Il veto pregiudiziale di Luigi Di Maio nei confronti di Silvio Berlusconi e di Forza Italia non ha nulla di morale ma tutto di politico. Nessuno dubita che la base grillina sia animata da un’ostilità preconcetta nei confronti del Cavaliere e del suo partito derivante da quel moralismo di marca girotondina che è nato negli anni dell’antiberlusconismo militante e che è rimasto attaccato al movimento fondato da Beppe Grillo e da Gianroberto Casaleggio.

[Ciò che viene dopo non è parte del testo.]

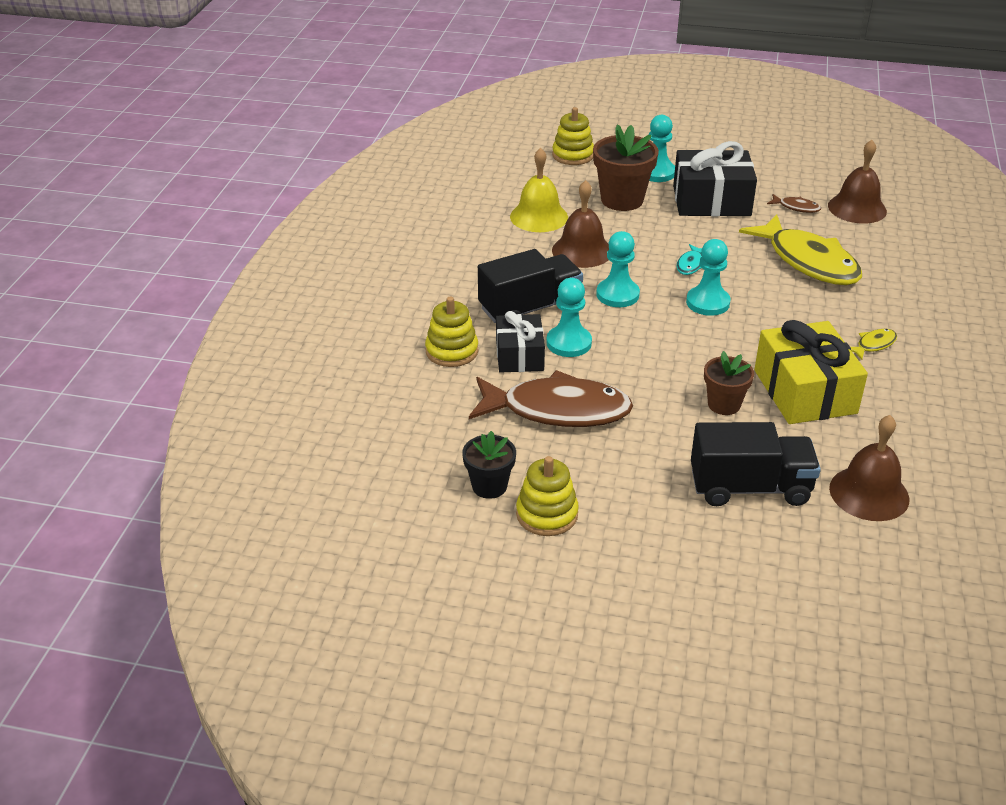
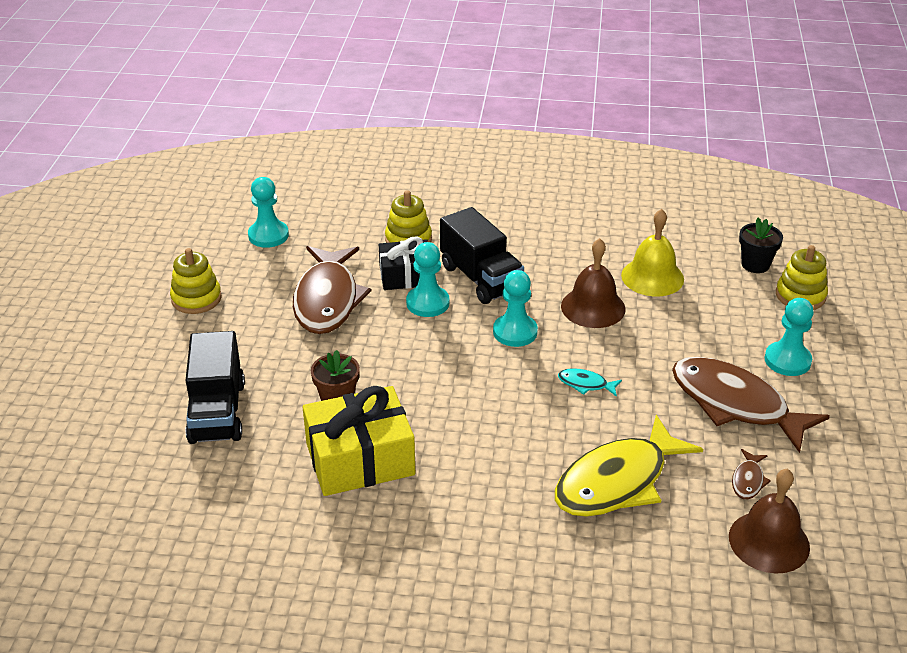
camera: 85 degrees right, 0 degrees up
black flower pot [462,431,516,499] -> black flower pot moved to [739,218,783,273]
brown flower pot [593,125,659,211] -> none
black gift [673,141,757,216] -> brown fish [672,357,830,453]
turquoise pawn [686,239,731,316] -> turquoise pawn moved to [248,177,289,248]
brown bell [829,415,910,521] -> none
yellow fish [851,329,897,360] -> none

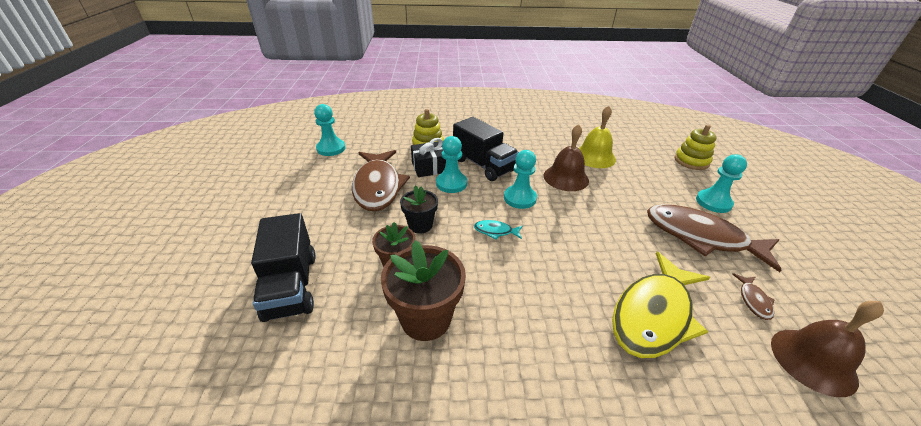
camera: 10 degrees left, 0 degrees up
yellow stacking toy [170,248,222,314] -> none
yellow gift [303,386,415,496] -> brown flower pot [381,240,466,341]
turquoise fish [558,368,622,397] -> turquoise fish moved to [474,220,523,240]
black flower pot [739,218,783,273] -> black flower pot moved to [400,185,438,234]

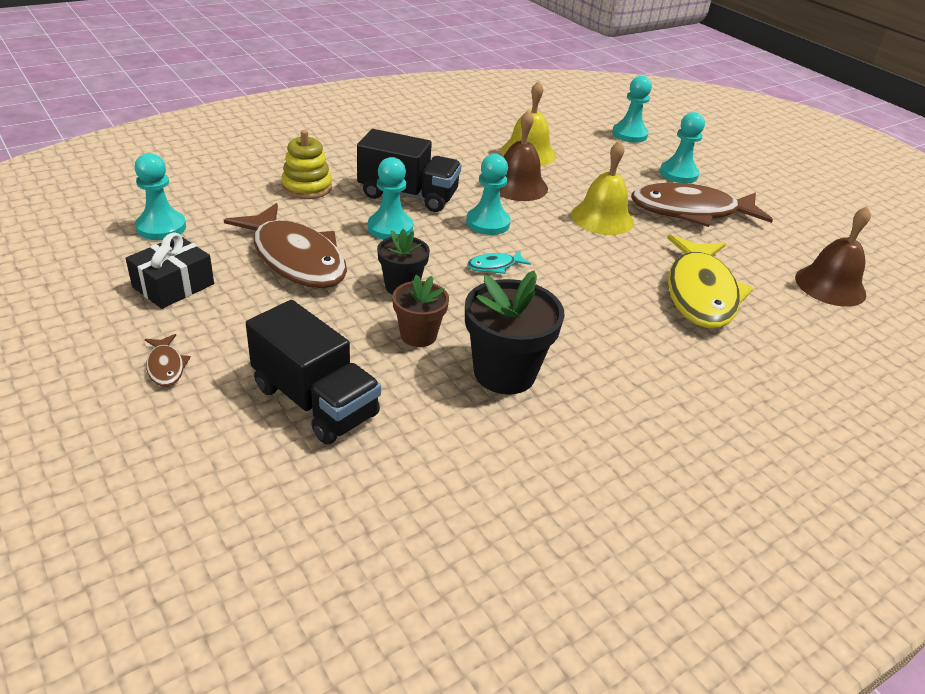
camera: 35 degrees left, 0 degrees up
brown flower pot [381,240,466,341] -> black flower pot [465,271,565,394]
black gift [411,138,446,177] -> black gift moved to [126,233,214,309]
yellow stacking toy [674,125,717,170] -> turquoise pawn [612,76,652,143]
brown fish [732,273,775,320] -> brown fish moved to [145,334,191,387]
none -> yellow bell [571,141,634,235]

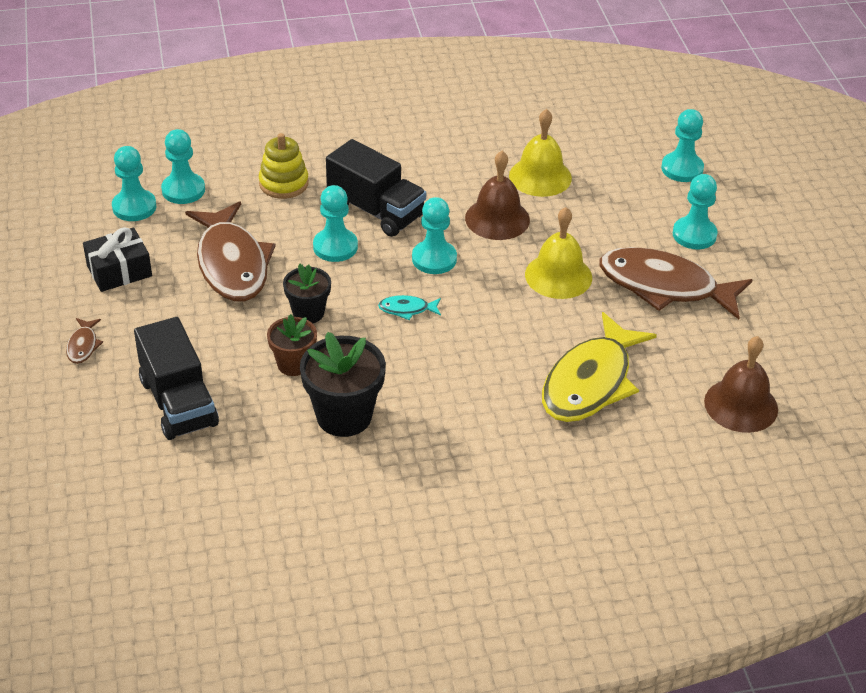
camera: 25 degrees right, 5 degrees up
none -> turquoise pawn [161,129,205,204]

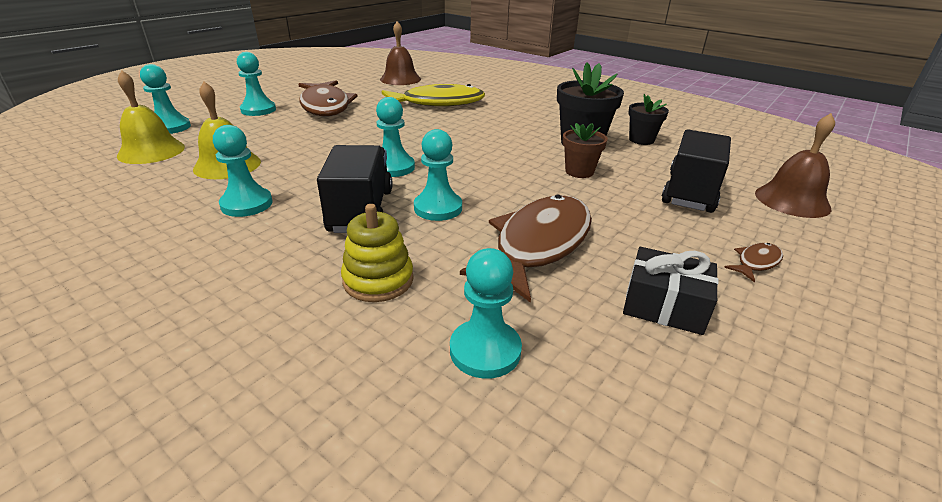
camera: 130 degrees left, 10 degrees down
turquoise pawn [112,146,156,221] -> turquoise pawn moved to [213,125,273,217]
black flower pot [283,263,331,323] -> black flower pot moved to [628,94,669,145]
turquoise fish [378,295,441,320] -> none
brown bell [465,151,530,240] -> brown bell moved to [755,113,835,218]
yellow bell [525,207,592,299] -> yellow bell moved to [117,70,185,164]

Ma a determinare i comportamenti di Luigi Di Maio non c’è il moralismo d’antan o la necessità di accarezzare il pelo dei propri militanti di base, ma solo una precisa esigenza politica. Quella di spaccare lo schieramento del centrodestra separando Matteo Salvini da Berlusconi per avere la possibilità di rinchiudere la Lega entro i confini del 17 per cento conquistato il 4 marzo e diventare l’unico pretendente serio al ruolo di Presidente del Consiglio.
Il tentativo del “capo politico” del Movimento 5 Stelle è di cancellare il 37 per cento conquistato unitariamente dal centrodestra per avere facile gioco nel presentarsi alle consultazioni del capo dello Stato con la qualifica di rappresentante della forza politica più votata dagli italiani. Di fronte alla parcellizzazione dello schieramento moderato e al 32 per cento dei grillini, il Presidente della Repubblica Sergio Mattarella non potrebbe avere alcuna esitazione nel conferire a Di Maio l’incarico di formare il Governo. E lo stesso Di Maio, forte dell’incarico ricevuto in qualità di partito più votato dal corpo elettorale, non avrebbe a sua volta alcuna difficoltà a cercare di spaccare il Partito Democratico ottenendo, dalla parte già pronta a salire sul carro del vincitore, i numeri necessari per dare vita a un monocolore grillino segnato dalla presenza di qualche esponente della sinistra Pd.
Nell’opporsi a questa strategia, Matteo Salvini non compie alcun atto d’amicizia imperitura nei confronti di Silvio Berlusconi ma si limita esclusivamente a difendere se stesso, il proprio partito e la speranza di andare a Palazzo Chigi al posto di Luigi Di Maio.
E il moralismo? È lasciato ai bambini invecchiati dei girotondi!